Data to process section start
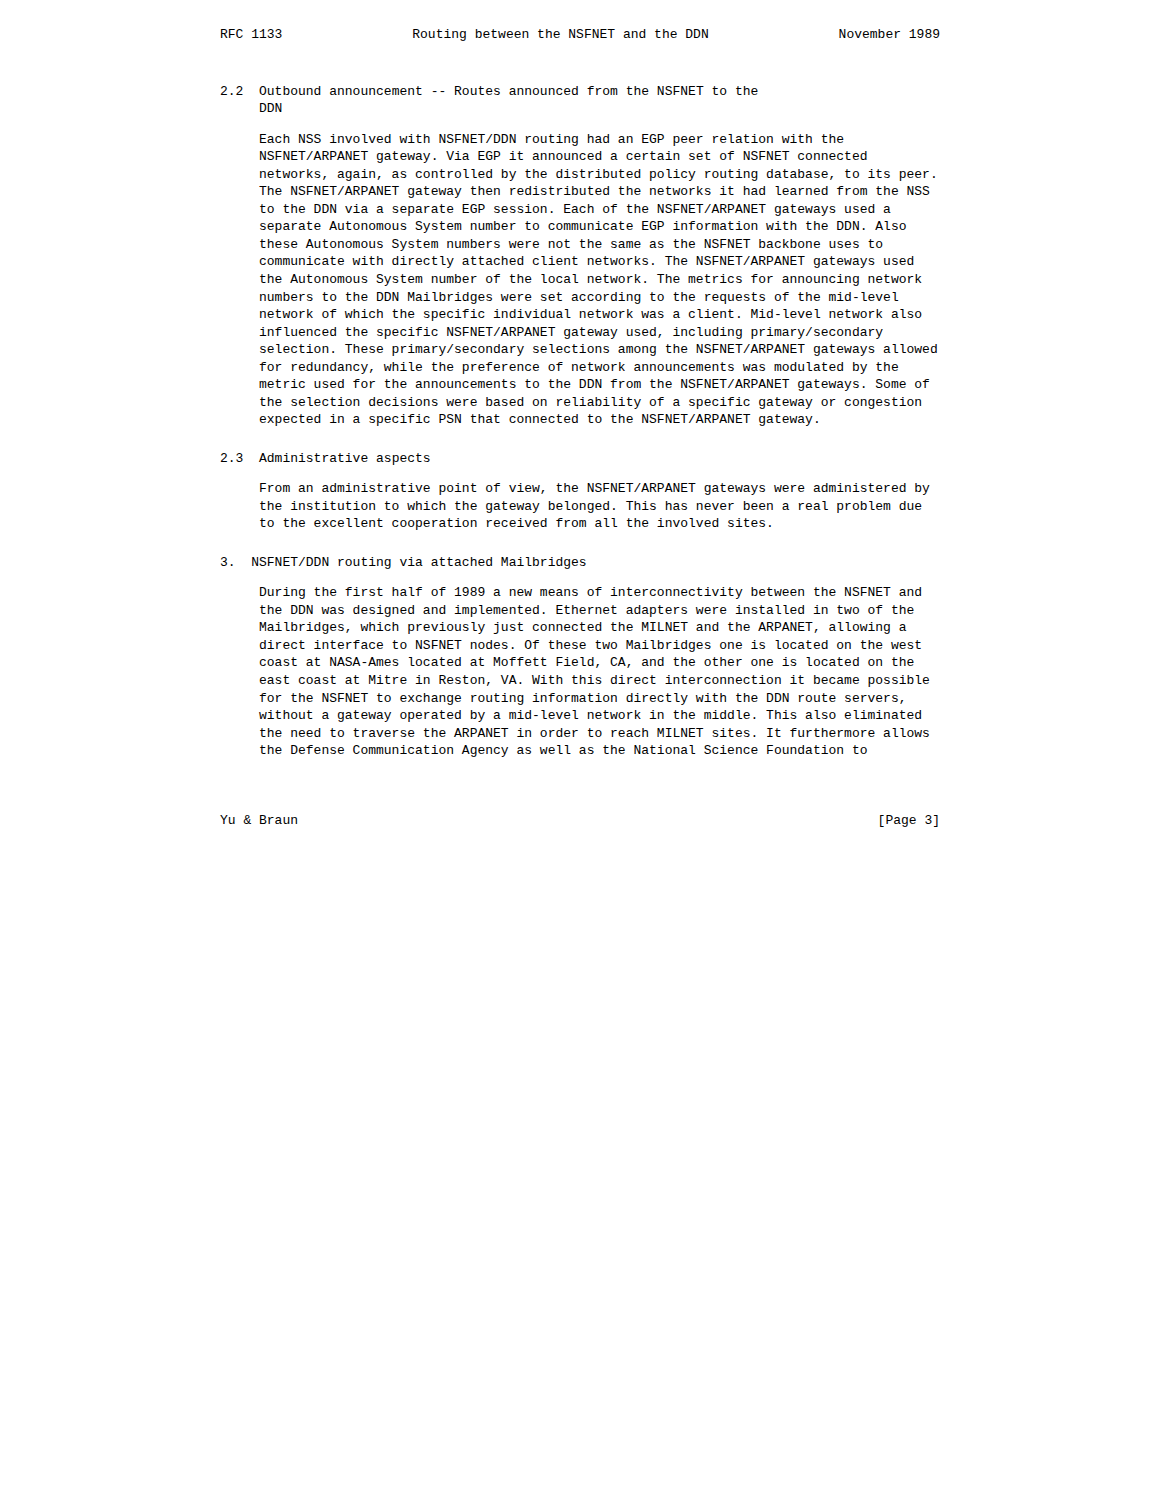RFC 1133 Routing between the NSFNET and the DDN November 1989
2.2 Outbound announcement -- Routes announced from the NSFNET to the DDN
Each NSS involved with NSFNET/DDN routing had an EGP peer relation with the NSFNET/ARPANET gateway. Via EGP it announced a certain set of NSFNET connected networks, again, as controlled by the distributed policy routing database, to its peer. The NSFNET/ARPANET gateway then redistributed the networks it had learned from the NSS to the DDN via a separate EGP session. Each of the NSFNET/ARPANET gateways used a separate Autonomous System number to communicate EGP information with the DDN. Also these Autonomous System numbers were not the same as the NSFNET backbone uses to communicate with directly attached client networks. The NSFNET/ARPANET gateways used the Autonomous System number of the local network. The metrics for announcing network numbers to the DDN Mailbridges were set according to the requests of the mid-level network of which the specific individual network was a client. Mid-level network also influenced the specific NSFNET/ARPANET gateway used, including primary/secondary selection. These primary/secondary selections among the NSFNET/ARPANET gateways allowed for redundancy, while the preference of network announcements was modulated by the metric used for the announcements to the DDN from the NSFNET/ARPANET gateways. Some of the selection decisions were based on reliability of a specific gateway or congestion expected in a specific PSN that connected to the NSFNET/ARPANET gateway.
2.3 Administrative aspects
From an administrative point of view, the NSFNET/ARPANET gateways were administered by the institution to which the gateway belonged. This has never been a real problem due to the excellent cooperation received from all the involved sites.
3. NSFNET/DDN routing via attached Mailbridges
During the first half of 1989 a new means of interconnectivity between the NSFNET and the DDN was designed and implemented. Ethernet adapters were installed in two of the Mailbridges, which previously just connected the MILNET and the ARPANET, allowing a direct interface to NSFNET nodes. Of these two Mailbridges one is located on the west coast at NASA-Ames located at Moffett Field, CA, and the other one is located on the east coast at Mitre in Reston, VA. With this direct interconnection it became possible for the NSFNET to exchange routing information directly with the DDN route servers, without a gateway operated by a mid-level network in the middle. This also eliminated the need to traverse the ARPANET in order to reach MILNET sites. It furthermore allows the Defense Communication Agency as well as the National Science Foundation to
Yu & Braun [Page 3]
Data to process section end
Data to process section start
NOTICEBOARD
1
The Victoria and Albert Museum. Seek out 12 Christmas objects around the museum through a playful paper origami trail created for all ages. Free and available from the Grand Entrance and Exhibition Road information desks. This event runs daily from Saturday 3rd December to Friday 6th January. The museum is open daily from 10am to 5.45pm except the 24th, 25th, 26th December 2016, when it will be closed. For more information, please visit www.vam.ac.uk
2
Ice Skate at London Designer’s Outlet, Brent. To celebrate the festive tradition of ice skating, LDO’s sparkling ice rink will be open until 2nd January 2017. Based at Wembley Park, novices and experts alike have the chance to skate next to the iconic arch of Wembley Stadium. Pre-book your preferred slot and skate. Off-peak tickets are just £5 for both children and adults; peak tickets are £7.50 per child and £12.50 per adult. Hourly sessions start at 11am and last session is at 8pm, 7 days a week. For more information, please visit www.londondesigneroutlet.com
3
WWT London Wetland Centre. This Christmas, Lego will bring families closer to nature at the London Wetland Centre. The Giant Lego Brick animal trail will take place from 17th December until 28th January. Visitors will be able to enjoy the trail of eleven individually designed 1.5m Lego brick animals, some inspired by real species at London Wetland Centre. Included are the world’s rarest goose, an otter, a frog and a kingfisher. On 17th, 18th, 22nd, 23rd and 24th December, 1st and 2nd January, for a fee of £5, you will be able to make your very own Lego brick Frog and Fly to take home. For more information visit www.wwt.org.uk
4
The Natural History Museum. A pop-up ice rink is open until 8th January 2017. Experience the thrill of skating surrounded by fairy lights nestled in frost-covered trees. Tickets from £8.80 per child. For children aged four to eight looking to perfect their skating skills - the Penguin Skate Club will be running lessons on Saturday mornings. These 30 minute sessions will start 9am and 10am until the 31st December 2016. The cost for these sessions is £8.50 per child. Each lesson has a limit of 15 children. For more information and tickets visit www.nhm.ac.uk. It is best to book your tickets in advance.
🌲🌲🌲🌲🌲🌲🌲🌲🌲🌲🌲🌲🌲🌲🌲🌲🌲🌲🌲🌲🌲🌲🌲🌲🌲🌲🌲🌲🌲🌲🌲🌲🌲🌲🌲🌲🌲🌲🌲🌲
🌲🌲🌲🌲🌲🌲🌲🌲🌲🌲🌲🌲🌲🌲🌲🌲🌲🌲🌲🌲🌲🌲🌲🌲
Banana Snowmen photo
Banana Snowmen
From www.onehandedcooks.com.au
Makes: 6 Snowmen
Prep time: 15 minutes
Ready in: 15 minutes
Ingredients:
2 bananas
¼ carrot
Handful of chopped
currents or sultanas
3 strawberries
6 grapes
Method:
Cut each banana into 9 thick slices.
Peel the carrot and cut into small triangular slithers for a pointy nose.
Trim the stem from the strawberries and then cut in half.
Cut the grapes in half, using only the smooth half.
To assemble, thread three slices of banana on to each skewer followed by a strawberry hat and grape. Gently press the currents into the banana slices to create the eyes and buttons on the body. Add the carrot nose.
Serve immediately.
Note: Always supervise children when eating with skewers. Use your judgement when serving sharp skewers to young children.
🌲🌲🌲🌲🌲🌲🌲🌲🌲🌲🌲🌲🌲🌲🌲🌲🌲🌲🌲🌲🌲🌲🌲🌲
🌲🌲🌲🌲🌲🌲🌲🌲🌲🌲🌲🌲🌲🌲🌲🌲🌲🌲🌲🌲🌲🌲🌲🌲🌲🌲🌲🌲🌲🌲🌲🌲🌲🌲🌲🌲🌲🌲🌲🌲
Data to process section end
◆ Try it: Return the material from the line containing "RFC 1133 Routing" through the line containing "3. NSFNET/DDN routing", exactly and in full, but without its pictures.

◆ Output of the exercise:
RFC 1133 Routing between the NSFNET and the DDN November 1989
2.2 Outbound announcement -- Routes announced from the NSFNET to the DDN
Each NSS involved with NSFNET/DDN routing had an EGP peer relation with the NSFNET/ARPANET gateway. Via EGP it announced a certain set of NSFNET connected networks, again, as controlled by the distributed policy routing database, to its peer. The NSFNET/ARPANET gateway then redistributed the networks it had learned from the NSS to the DDN via a separate EGP session. Each of the NSFNET/ARPANET gateways used a separate Autonomous System number to communicate EGP information with the DDN. Also these Autonomous System numbers were not the same as the NSFNET backbone uses to communicate with directly attached client networks. The NSFNET/ARPANET gateways used the Autonomous System number of the local network. The metrics for announcing network numbers to the DDN Mailbridges were set according to the requests of the mid-level network of which the specific individual network was a client. Mid-level network also influenced the specific NSFNET/ARPANET gateway used, including primary/secondary selection. These primary/secondary selections among the NSFNET/ARPANET gateways allowed for redundancy, while the preference of network announcements was modulated by the metric used for the announcements to the DDN from the NSFNET/ARPANET gateways. Some of the selection decisions were based on reliability of a specific gateway or congestion expected in a specific PSN that connected to the NSFNET/ARPANET gateway.
2.3 Administrative aspects
From an administrative point of view, the NSFNET/ARPANET gateways were administered by the institution to which the gateway belonged. This has never been a real problem due to the excellent cooperation received from all the involved sites.
3. NSFNET/DDN routing via attached Mailbridges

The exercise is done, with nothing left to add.